Seven weeks after the start of the harvest of the first standing corn a freewill offering was to be made according to the bounty of the harvest. It was to be made in the Sanctuary and the festival; was to include the widows and fatherless and the Levites from the towns where the people who had come to make the offering were from.

When the last of the produce of the fields and vineyards have been brought in the festival, of Tabernacles is to be celebrated with great rejoicing. All the townspeople who had come to the sanctuary for the festival are to celebrate. God will bless the work of the hands of those who had laboured for the harvest.

These were the three times a year they were to appear before the LORD bringing an offering commensurate with the way their crops had been blessed.

Haftarat Re’eh                                             הפטרת ראה

The Haftarah portion associated with the Parasha this week is Isaiah 54:11  to 55:5  It is the third in a series of seven Haftaroth of consolation read between Tisha B’av and Rosh Hashanah.

The passage contains words of comfort telling the nation that even though it was destroyed it would be built back better. All it’s children would be taught of the LORD and live in peace. Anyone who attacks would be defeated.

The suffering and the discipline were only the hammer and bellows of a skilled blacksmith crating a weapon for his use, with the promise that

No weapon forged against you will prevail, (Isaiah 54:17)

The prophet sends an invitation to the hungry and thirsty to come and buy food and drink with no cost. Why should we spend our money on things that don’t really feed and satisfy us.

God was going to fulfil a promise made to David, who would become a witness ruler and commander of peoples. Nations that we know nothing about will come running to us because of God, the Holy One of Israel who has transformed us into an object of splendour through Him.

Messianic Message

Just like statistics, the chosen Haftarah passages can hide more than they reveal. Haftarat Ekev studied last week ends with Isaiah 51:3 and this week begins with Isaiah 54:11 missing the passages that so clearly speak of our Messiah in Isaiah 52:13-53:12

The message that does come through clearly in this Parsha is the need to stay close to God and to his Word. The blessings of keeping close to and obeying the voice of God as he leads us by His Spirit are a source of great joy. On the other hand, defiance leads to God’s discipline which can be catastrophic

It is a dreadful thing to fall into the hands of the living God. (Hebrews 10:31)

The danger of false prophets is ever with us and likewise, it’s important to be discerning about what we read and which preachers we listen to. In ancient Israel even a spouse or a close family member suggesting worshipping other gods was to be put to death.

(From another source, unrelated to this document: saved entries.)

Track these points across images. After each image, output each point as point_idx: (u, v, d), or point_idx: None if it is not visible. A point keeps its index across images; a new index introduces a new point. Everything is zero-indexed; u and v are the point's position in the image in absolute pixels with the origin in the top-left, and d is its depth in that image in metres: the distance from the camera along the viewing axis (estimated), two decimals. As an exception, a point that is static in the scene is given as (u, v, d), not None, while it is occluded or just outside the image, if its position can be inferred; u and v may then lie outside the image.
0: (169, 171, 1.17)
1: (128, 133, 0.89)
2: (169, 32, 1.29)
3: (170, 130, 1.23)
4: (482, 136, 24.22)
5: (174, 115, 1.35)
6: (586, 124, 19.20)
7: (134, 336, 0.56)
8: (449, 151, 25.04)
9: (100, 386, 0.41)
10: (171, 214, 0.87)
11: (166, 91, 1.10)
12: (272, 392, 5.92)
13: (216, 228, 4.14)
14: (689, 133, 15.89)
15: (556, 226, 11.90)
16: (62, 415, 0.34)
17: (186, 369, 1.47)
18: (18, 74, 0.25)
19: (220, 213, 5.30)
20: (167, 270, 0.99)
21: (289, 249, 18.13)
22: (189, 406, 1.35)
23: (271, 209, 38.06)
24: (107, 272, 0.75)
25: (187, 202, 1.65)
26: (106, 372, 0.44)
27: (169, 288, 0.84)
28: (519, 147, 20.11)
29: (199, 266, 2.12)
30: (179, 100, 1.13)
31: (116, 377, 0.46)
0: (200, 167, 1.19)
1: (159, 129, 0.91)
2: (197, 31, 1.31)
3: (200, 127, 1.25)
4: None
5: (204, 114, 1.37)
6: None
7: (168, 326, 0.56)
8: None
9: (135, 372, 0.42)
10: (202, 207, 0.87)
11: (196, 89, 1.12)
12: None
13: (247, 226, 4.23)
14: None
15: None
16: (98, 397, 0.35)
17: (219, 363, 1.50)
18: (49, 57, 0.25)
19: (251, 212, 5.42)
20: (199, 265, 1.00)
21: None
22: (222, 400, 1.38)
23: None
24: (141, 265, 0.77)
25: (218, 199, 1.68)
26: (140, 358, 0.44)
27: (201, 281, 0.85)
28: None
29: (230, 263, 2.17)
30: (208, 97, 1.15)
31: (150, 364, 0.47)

As believers under the New Covenant, we need to be careful as well.

‘If anyone comes to me and does not hate father and mother, wife and children, brothers and sisters – yes, even their own life – such a person cannot be my disciple. (Luke 14:26)

That does not mean being violent towards those we love. It means that when faced with a choice between doing the will of God and of those whom we love God’s will has to take precedence. The paradox is that as we chose to prefer God, our relationships that we have chosen not to make a priority will likely in practice improve.

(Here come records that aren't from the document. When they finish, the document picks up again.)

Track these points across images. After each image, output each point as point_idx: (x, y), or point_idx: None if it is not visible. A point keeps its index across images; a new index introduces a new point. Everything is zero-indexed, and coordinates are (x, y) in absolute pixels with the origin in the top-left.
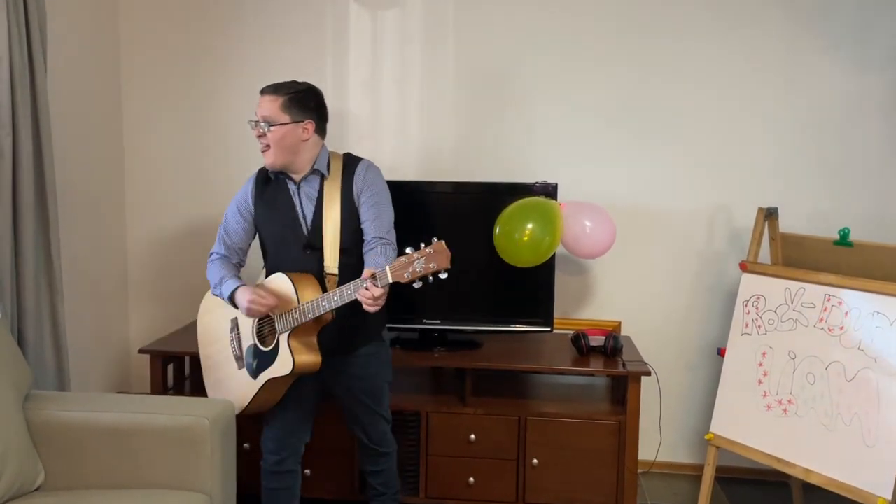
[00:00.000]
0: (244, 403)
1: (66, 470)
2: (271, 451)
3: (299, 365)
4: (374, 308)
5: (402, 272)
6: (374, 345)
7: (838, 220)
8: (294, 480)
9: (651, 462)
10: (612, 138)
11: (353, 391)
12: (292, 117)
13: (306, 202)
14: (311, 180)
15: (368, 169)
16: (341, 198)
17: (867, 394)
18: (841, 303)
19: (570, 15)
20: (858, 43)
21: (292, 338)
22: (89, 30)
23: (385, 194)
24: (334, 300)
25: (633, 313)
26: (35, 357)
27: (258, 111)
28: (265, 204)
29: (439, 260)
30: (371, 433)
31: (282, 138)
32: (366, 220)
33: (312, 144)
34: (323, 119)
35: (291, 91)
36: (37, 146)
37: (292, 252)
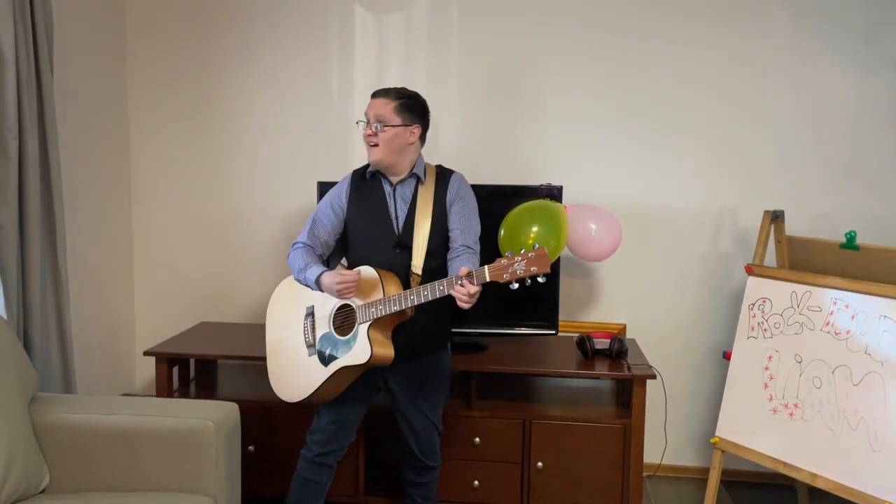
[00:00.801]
0: (310, 390)
1: (71, 472)
2: (318, 443)
3: (376, 356)
4: (468, 305)
5: (501, 272)
6: (440, 353)
7: (845, 223)
8: (329, 477)
9: (657, 465)
10: (617, 141)
11: (415, 399)
12: (403, 120)
13: (400, 203)
14: (407, 184)
15: (462, 182)
16: (434, 204)
17: (874, 398)
18: (847, 306)
19: (574, 18)
20: (865, 44)
21: (372, 329)
22: (95, 33)
23: (475, 208)
24: (424, 295)
25: (638, 316)
26: (41, 359)
27: (370, 111)
28: (359, 201)
29: (540, 264)
30: (423, 443)
31: (392, 139)
32: (455, 229)
33: (414, 149)
34: (426, 127)
35: (404, 96)
36: (43, 149)
37: (381, 249)
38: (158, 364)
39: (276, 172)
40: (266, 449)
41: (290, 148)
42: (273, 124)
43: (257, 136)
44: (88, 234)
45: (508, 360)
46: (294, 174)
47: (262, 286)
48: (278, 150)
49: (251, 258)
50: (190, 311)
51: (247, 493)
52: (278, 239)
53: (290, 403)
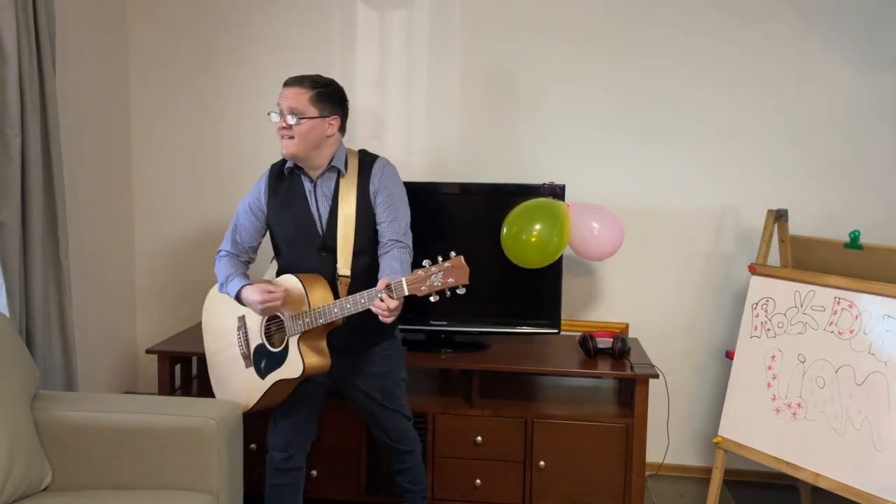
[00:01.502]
0: (251, 403)
1: (73, 470)
2: (278, 449)
3: (309, 367)
4: (389, 319)
5: (419, 285)
6: (387, 343)
7: (849, 223)
8: (299, 477)
9: (659, 464)
10: (620, 139)
11: (368, 390)
12: (320, 111)
13: (322, 201)
14: (327, 178)
15: (385, 168)
16: (357, 197)
17: (877, 398)
18: (851, 306)
19: (577, 15)
20: (870, 41)
21: (302, 340)
22: (97, 30)
23: (401, 195)
24: (347, 308)
25: (640, 315)
26: (43, 357)
27: (283, 102)
28: (279, 202)
29: (457, 275)
30: (390, 432)
31: (308, 131)
32: (382, 222)
33: (334, 141)
34: (346, 116)
35: (320, 85)
36: (45, 147)
37: (306, 253)
38: (160, 362)
39: None
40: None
41: None
42: (275, 122)
43: (260, 136)
44: (90, 232)
45: (510, 359)
46: None
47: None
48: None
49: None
50: (192, 309)
51: (248, 492)
52: None
53: None
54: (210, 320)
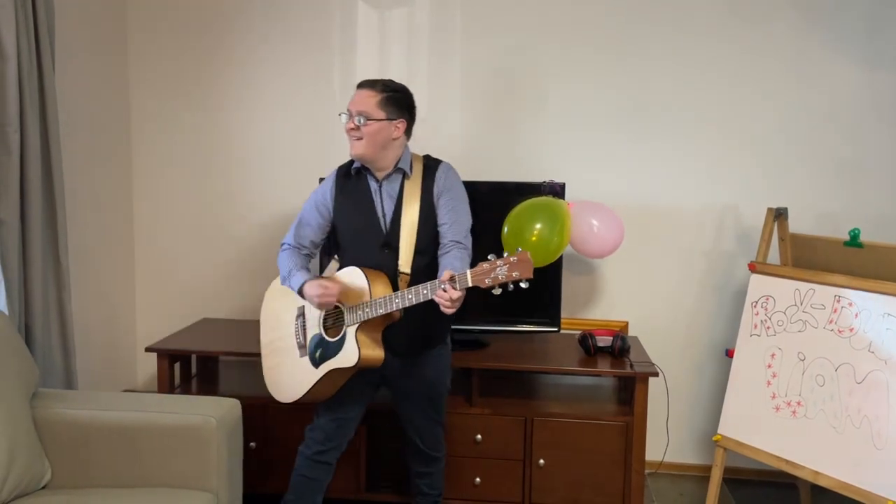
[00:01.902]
0: (302, 391)
1: (72, 468)
2: (317, 441)
3: (364, 358)
4: (451, 310)
5: (483, 277)
6: (439, 348)
7: (849, 221)
8: (327, 474)
9: (658, 463)
10: (620, 137)
11: (414, 393)
12: (388, 114)
13: (387, 201)
14: (393, 179)
15: (449, 172)
16: (421, 198)
17: (877, 396)
18: (851, 304)
19: (577, 14)
20: (870, 39)
21: (360, 331)
22: (97, 28)
23: (463, 199)
24: (409, 298)
25: (640, 313)
26: (42, 355)
27: (353, 105)
28: (345, 200)
29: (522, 269)
30: (426, 437)
31: (376, 133)
32: (444, 223)
33: (400, 144)
34: (413, 121)
35: (389, 89)
36: (44, 143)
37: (369, 249)
38: (160, 360)
39: (278, 168)
40: (267, 446)
41: (292, 144)
42: (275, 120)
43: (259, 132)
44: (90, 229)
45: (510, 358)
46: (296, 170)
47: (264, 282)
48: (280, 147)
49: (253, 254)
50: (191, 307)
51: (248, 490)
52: (281, 234)
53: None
54: (268, 311)
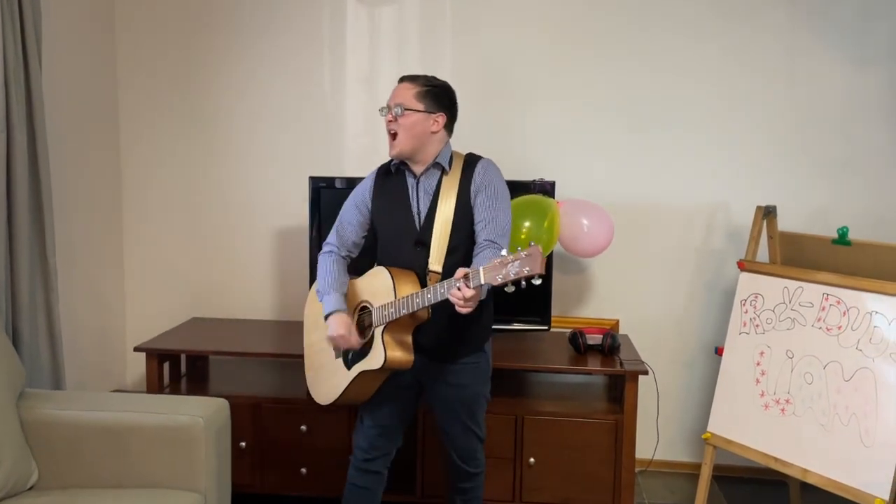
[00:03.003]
0: (337, 393)
1: (59, 469)
2: (362, 449)
3: (391, 360)
4: (465, 309)
5: (494, 274)
6: (476, 355)
7: (837, 219)
8: (378, 483)
9: (648, 461)
10: (610, 136)
11: (449, 401)
12: (426, 107)
13: (423, 197)
14: (430, 174)
15: (488, 167)
16: (457, 195)
17: (865, 394)
18: (839, 302)
19: (567, 12)
20: (858, 38)
21: (387, 332)
22: (84, 25)
23: (504, 196)
24: (428, 297)
25: (630, 312)
26: (29, 355)
27: (392, 98)
28: (383, 198)
29: (533, 265)
30: (461, 450)
31: (412, 125)
32: (479, 222)
33: (439, 139)
34: (453, 118)
35: (429, 84)
36: (31, 143)
37: (403, 247)
38: (149, 360)
39: (267, 167)
40: (258, 445)
41: (281, 142)
42: (264, 118)
43: (249, 130)
44: (78, 229)
45: (501, 356)
46: (285, 168)
47: (253, 281)
48: (270, 145)
49: (243, 253)
50: (181, 307)
51: (239, 490)
52: (270, 234)
53: (283, 400)
54: (310, 312)
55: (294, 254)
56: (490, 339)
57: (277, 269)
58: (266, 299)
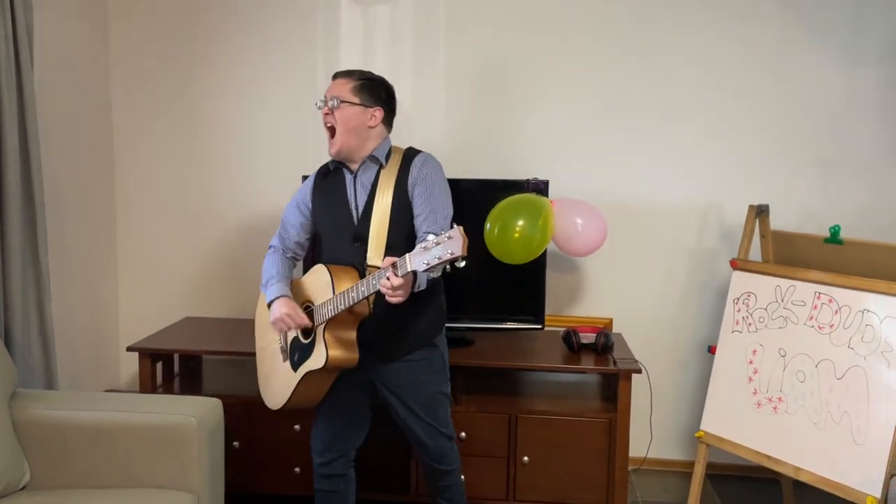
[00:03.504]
0: (285, 397)
1: (52, 469)
2: (318, 452)
3: (332, 359)
4: (396, 299)
5: (420, 260)
6: (425, 350)
7: (830, 218)
8: (345, 484)
9: (642, 459)
10: (603, 135)
11: (404, 399)
12: (362, 101)
13: (360, 192)
14: (367, 169)
15: (427, 161)
16: (394, 188)
17: (857, 392)
18: (831, 300)
19: (561, 10)
20: (852, 37)
21: (328, 330)
22: (77, 24)
23: (442, 188)
24: (361, 290)
25: (624, 311)
26: (22, 355)
27: (328, 92)
28: (322, 196)
29: (455, 246)
30: (428, 448)
31: (348, 119)
32: (419, 215)
33: (377, 134)
34: (391, 112)
35: (364, 77)
36: (23, 142)
37: (342, 244)
38: (142, 360)
39: (260, 166)
40: (252, 445)
41: (274, 142)
42: (257, 118)
43: (241, 130)
44: (71, 228)
45: (495, 355)
46: (279, 168)
47: (247, 281)
48: (263, 144)
49: (236, 253)
50: (174, 306)
51: (233, 490)
52: (263, 234)
53: None
54: (260, 316)
55: None
56: (442, 334)
57: None
58: (259, 299)
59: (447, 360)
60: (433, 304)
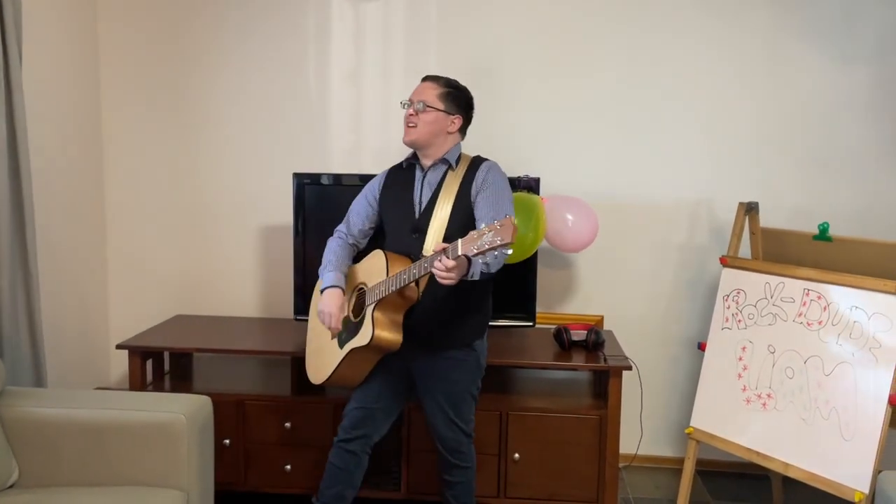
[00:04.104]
0: (329, 371)
1: (41, 467)
2: (344, 427)
3: (377, 338)
4: (448, 281)
5: (470, 245)
6: (464, 351)
7: (820, 215)
8: (356, 465)
9: (632, 455)
10: (594, 133)
11: (434, 393)
12: (446, 107)
13: (426, 189)
14: (437, 169)
15: (493, 169)
16: (458, 190)
17: (845, 388)
18: (820, 297)
19: (552, 9)
20: (842, 36)
21: (377, 311)
22: (66, 20)
23: (506, 195)
24: (413, 272)
25: (615, 308)
26: (10, 352)
27: (415, 94)
28: (390, 189)
29: (504, 234)
30: (445, 441)
31: (431, 122)
32: (480, 218)
33: (452, 140)
34: (468, 121)
35: (451, 86)
36: (11, 139)
37: (401, 234)
38: (132, 357)
39: (251, 163)
40: (242, 443)
41: (266, 139)
42: (249, 115)
43: (233, 127)
44: (61, 225)
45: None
46: (270, 165)
47: (237, 279)
48: (254, 141)
49: (226, 250)
50: (165, 304)
51: (223, 488)
52: (254, 231)
53: (267, 397)
54: (315, 296)
55: (279, 251)
56: (483, 339)
57: (262, 266)
58: (250, 296)
59: (483, 364)
60: (479, 308)
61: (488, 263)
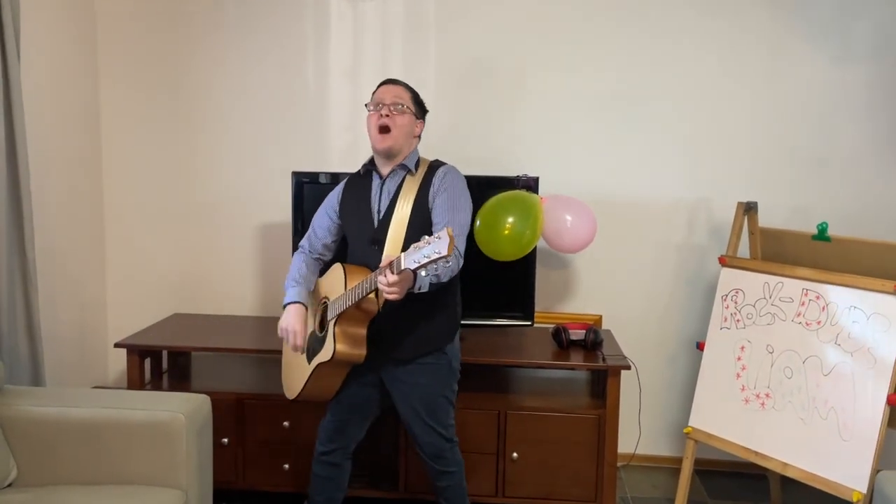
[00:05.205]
0: (299, 387)
1: (39, 466)
2: (321, 442)
3: (339, 353)
4: (393, 296)
5: (411, 258)
6: (434, 356)
7: (819, 215)
8: (340, 473)
9: (631, 455)
10: (593, 132)
11: (409, 401)
12: (415, 111)
13: (384, 197)
14: (395, 175)
15: (450, 172)
16: (416, 196)
17: (843, 388)
18: (818, 297)
19: (552, 9)
20: (841, 35)
21: (338, 325)
22: (64, 18)
23: (463, 199)
24: (365, 287)
25: (613, 307)
26: (8, 351)
27: (387, 95)
28: (349, 200)
29: (441, 246)
30: (425, 447)
31: (405, 124)
32: (437, 223)
33: (415, 143)
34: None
35: (414, 92)
36: (9, 137)
37: (361, 246)
38: (130, 356)
39: (250, 162)
40: (240, 441)
41: (265, 138)
42: (247, 114)
43: (232, 126)
44: (59, 223)
45: (484, 352)
46: (269, 164)
47: (235, 277)
48: (253, 140)
49: (225, 249)
50: (163, 303)
51: (222, 486)
52: (252, 230)
53: (266, 396)
54: None
55: (277, 249)
56: (454, 342)
57: (260, 264)
58: (248, 295)
59: (457, 367)
60: (444, 312)
61: (438, 274)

The other thread that we see in this Parsha is that of joy. When the tithes were brought to the Sanctuary there was to be a time of great joy and celebration. The same was to happen when the full harvest was brought in over the Feast of Tabernacles. It is the will of God that we should have joy and be thankful at all times.

Rejoice always,
pray constantly,
in everything give thanks;
for this is God’s will for you in Messiah Yeshua(1 Thessalonians 5:16-18 TLV)

The history of Israel is one of rebellion followed by punishment followed by restoration. Our punishment was taken by Yeshua as expressed in the Haftarah non-included passages about which the silence is deafening.

Surely, He has borne our griefs and carried our pains. (Isaiah 53:4)

He does however continue to put us through the furnace to produce a vessel fit for his kingdom.  The end result will be a people God can use for his glory.